One-third reported traveling more, and 18 percent said they are still traveling less.

Furthermore, 44 percent of respondents said they will travel more in the next 12 months than in the previous 12 months.

Only seven percent said they would travel less, and 48 percent expected to maintain similar levels of travel in the coming 12 months as in the previous 12 months.

This growth comes despite an increase in fares in 2023 as demand outstripped seat capacity, with airlines hobbled by some aircraft being out of service over engine issues and delayed delivery of new aircraft.

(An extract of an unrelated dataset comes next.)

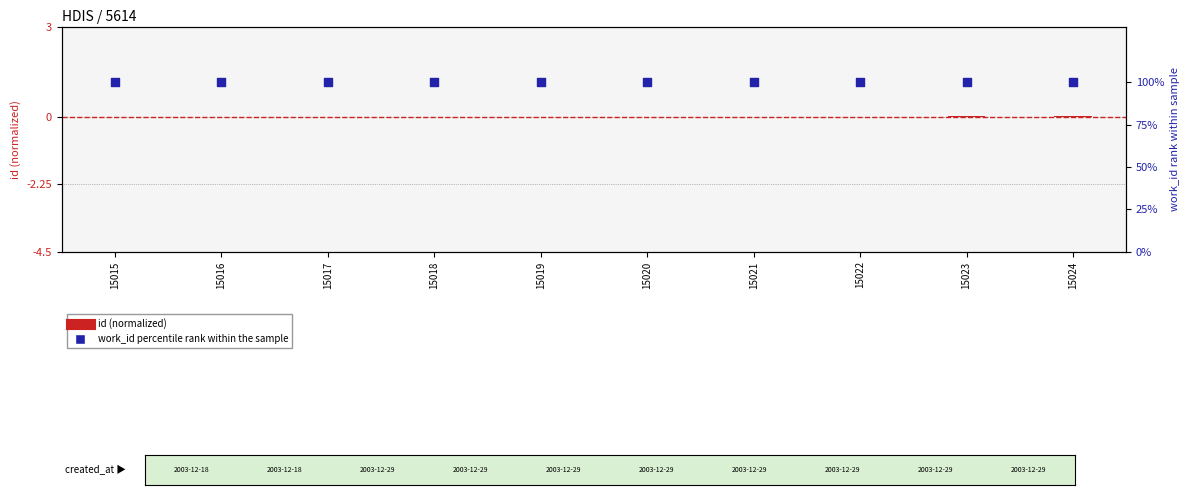

What are all the series names shown in the legend?

id (normalized), work_id percentile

IATA expects growth in fares to moderate in 2024, while fuel costs are expected to remain high and continue to account for nearly a third of costs.

As negotiators debate the thorny issue of fossil fuels at the COP28 climate summit, IATA said the airline industry will use 374 billion liters of fuel in 2024 and put 939 million tonnes of CO2 into the atmosphere.

While the airline industry accounts for less than three percent of global CO2 emissions, it serves only a tiny percentage of the world’s population.

The sector hopes to shift to sustainable aviation fuels to achieve its 2050 net-zero target, but IATA expects they will account for just 0.53 percent of consumption compared to 0.2 percent this year.